Well, anyway, he gets all these animals into the ark, and then they must have been on that ark for like one or two years, because Noah keeps throwing these birds off the ark and sometimes they come back and sometimes they don't. But, I don't blame the birds for not coming back, because the ark must have stunk really bad with millions of animals all crammed in there for two years.
And, I wondered...well, if Noah's all doped up on shrooms, then he's probably not a very good zookeeper, and probably thousands of these animals are dying. I remember I had about twenty fish when I was little, and they only lasted for about three days.

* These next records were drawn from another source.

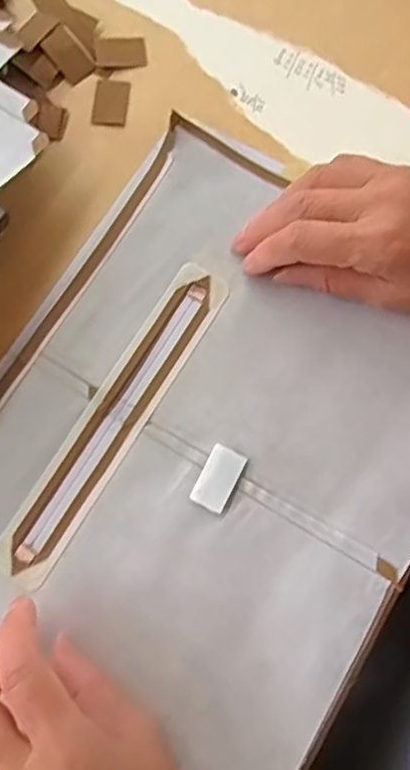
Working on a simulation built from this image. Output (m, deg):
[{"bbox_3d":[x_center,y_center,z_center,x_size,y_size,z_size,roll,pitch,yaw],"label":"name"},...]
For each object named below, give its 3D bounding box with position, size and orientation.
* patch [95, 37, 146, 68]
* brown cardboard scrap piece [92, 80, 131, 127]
[{"bbox_3d":[-0.055,-0.217,0.409,0.033,0.004,0.021,-2,76,0],"label":"patch"},{"bbox_3d":[-0.060,-0.181,0.402,0.022,0.004,0.033,6,76,2],"label":"brown cardboard scrap piece"}]

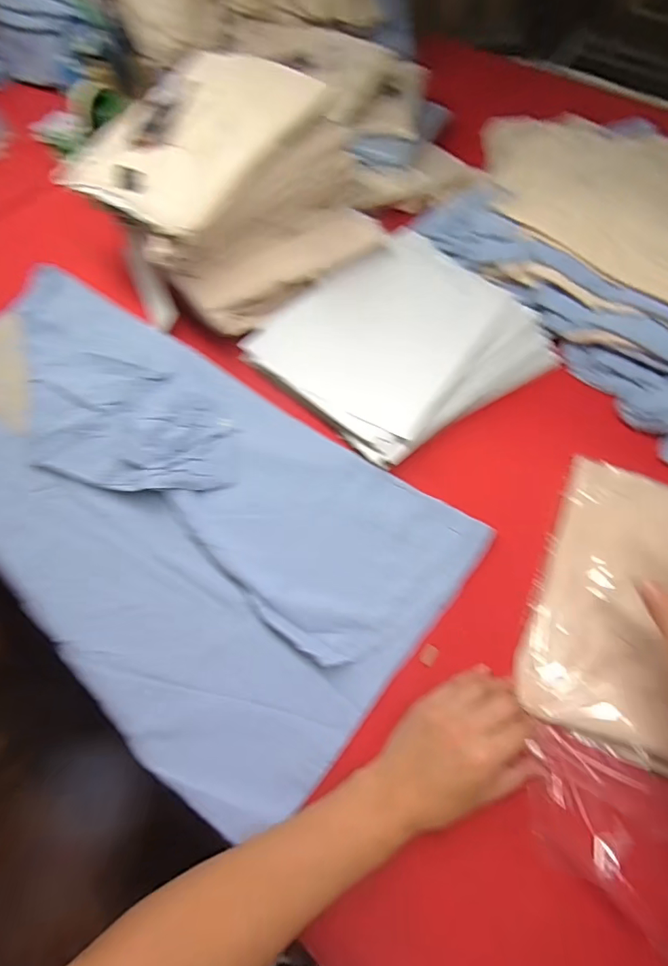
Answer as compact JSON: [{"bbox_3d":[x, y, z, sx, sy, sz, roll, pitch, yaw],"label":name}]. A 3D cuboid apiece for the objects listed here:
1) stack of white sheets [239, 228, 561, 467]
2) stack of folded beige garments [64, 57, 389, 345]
[{"bbox_3d":[0.082,-0.168,0.558,0.285,0.037,0.269,-39,68,-19],"label":"stack of white sheets"},{"bbox_3d":[-0.127,-0.355,0.568,0.277,0.149,0.289,-40,68,-19],"label":"stack of folded beige garments"}]

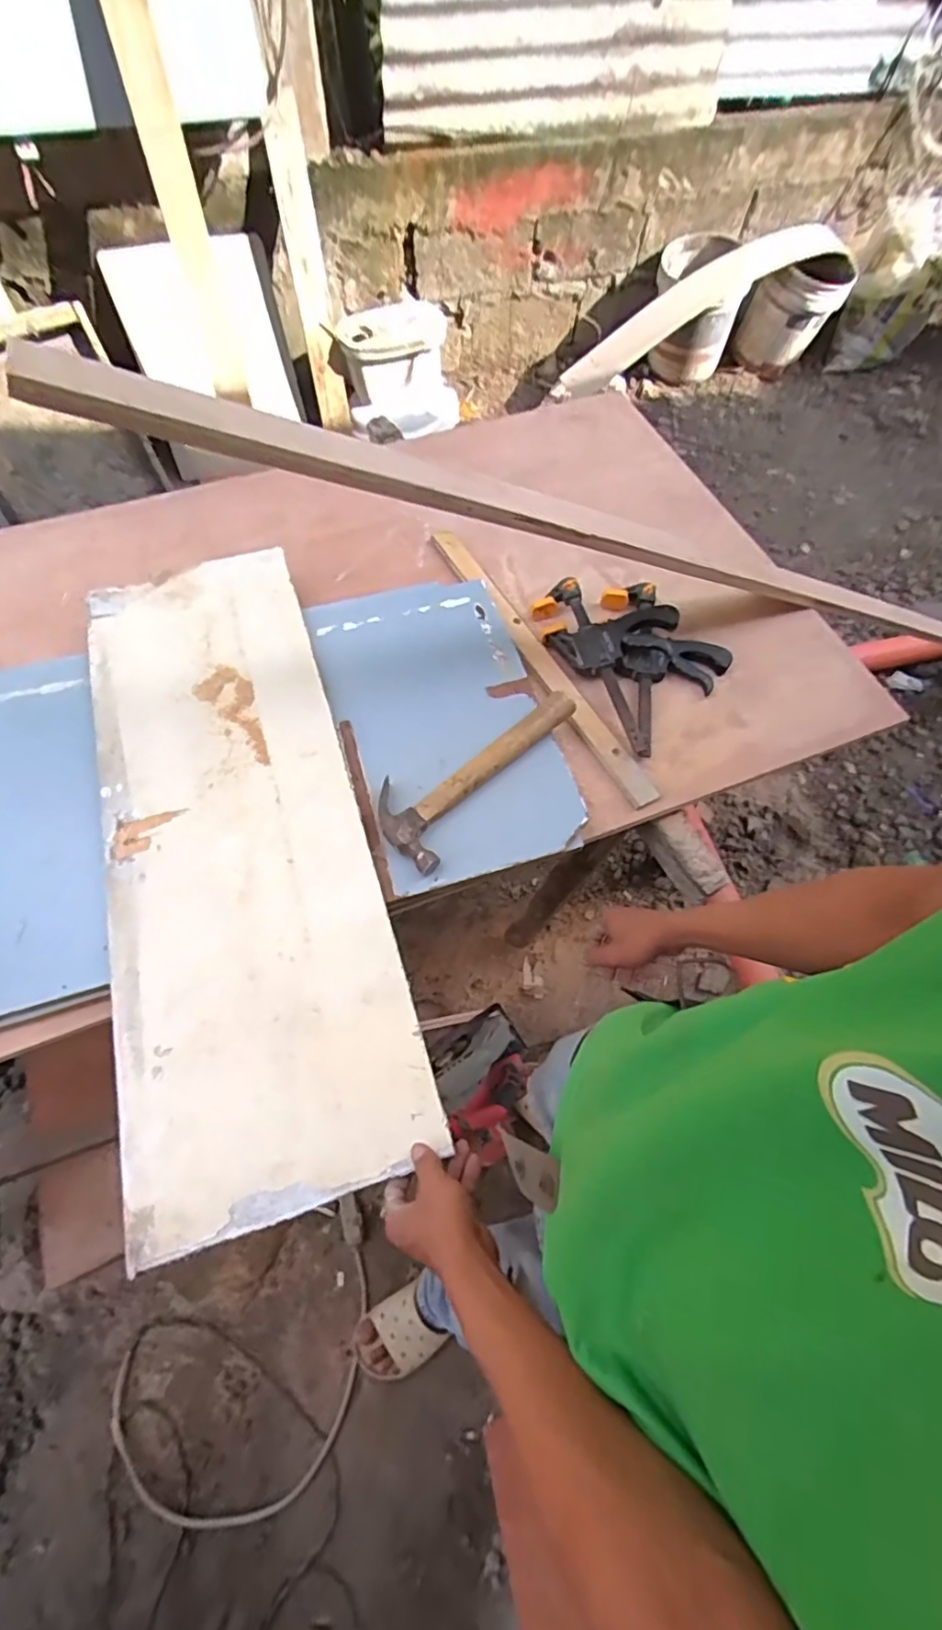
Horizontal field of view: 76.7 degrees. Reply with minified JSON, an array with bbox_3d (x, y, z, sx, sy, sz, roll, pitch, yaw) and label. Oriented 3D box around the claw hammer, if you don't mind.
[{"bbox_3d":[-0.002,-0.071,0.769,0.122,0.044,0.302,36,66,17],"label":"claw hammer"}]

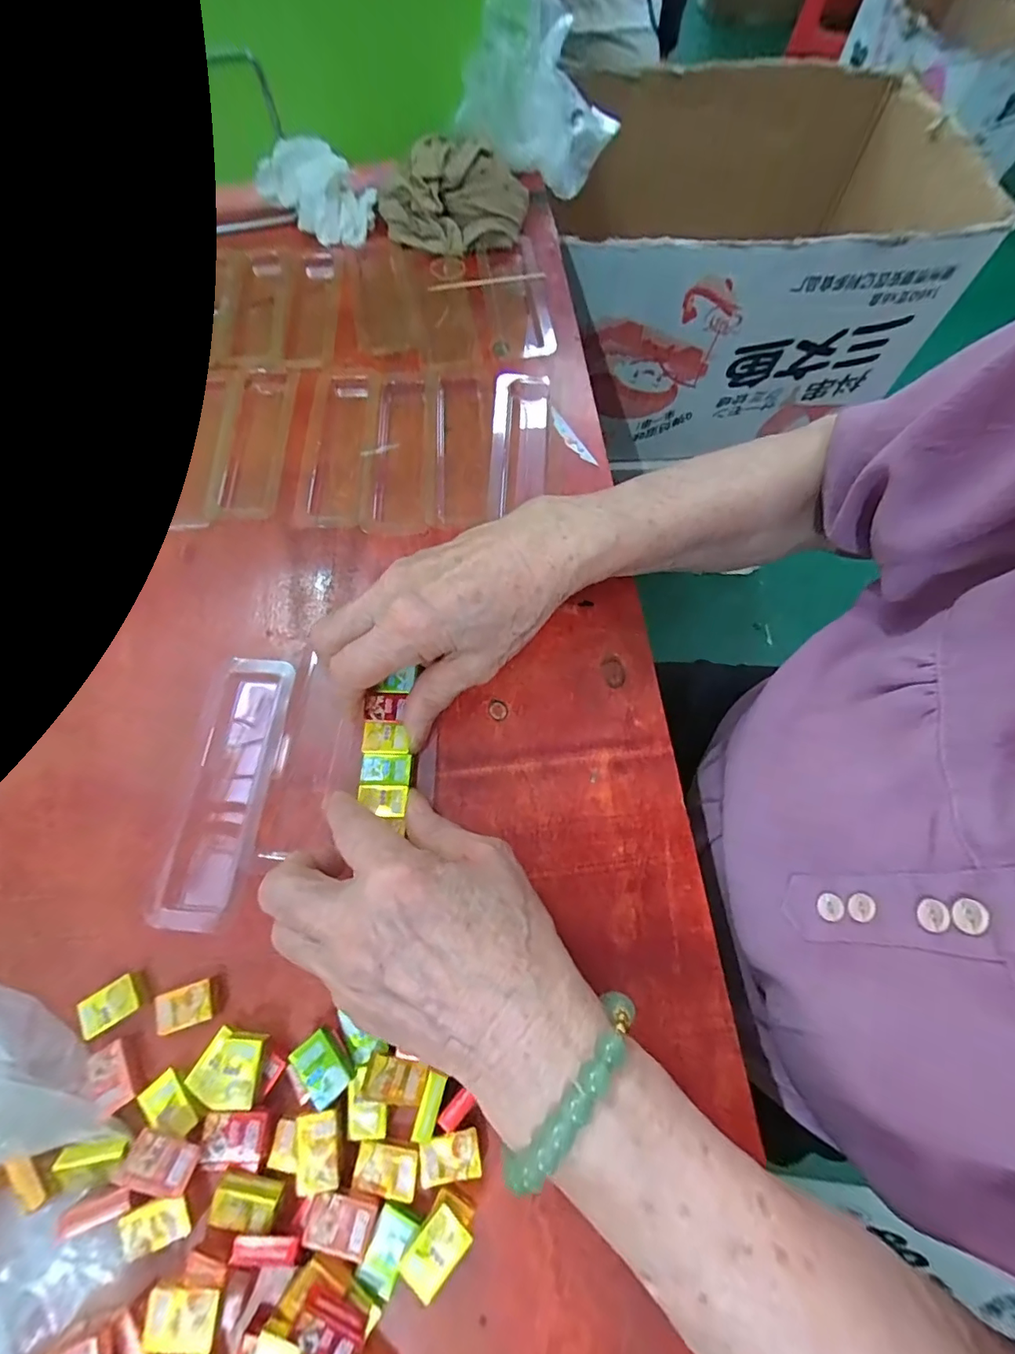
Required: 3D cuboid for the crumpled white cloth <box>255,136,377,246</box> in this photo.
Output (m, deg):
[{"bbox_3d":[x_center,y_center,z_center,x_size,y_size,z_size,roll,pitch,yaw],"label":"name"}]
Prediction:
[{"bbox_3d":[-0.165,-0.416,0.424,0.104,0.040,0.055,34,74,12],"label":"crumpled white cloth"}]

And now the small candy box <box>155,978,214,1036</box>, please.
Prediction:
[{"bbox_3d":[-0.148,0.151,0.229,0.025,0.004,0.017,-17,71,-6],"label":"small candy box"}]

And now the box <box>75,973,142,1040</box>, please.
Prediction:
[{"bbox_3d":[-0.183,0.150,0.229,0.026,0.004,0.018,-32,73,-11],"label":"box"}]

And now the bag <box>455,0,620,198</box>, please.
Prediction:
[{"bbox_3d":[0.025,-0.488,0.426,0.132,0.123,0.048,-22,71,-7],"label":"bag"}]

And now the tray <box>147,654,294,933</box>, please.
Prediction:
[{"bbox_3d":[-0.148,0.057,0.266,0.046,0.009,0.136,5,70,2],"label":"tray"}]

Except a fish I had called Goldie, and Goldie lasted for a few weeks. And, I tried really hard to make those fish live, except when I accidentally dropped all of the food in the tank. But, my point is that I killed off the fish, and I wasn't doped up on shrooms, so Noah must have killed off a ton more animals than I did.
So, I get to wondering why God killed everyone off but Noah, and I'm thinking..."dude, this Bible is way depressing, because there's just way too much death and destruction, and I'm only on page 25." And, then it got really boring, so I just thumbed through the rest of it, and I didn't ever see any more really cool stories like the story of Adam streaking and multiplying like jackrabbits. It all seemed like more of the same boring Noah stuff.
So, I'm giving it a few stars, because Adam rocked, and he's my hero now. But, the rest of it was really depressing, so that's why I didn't give it five stars.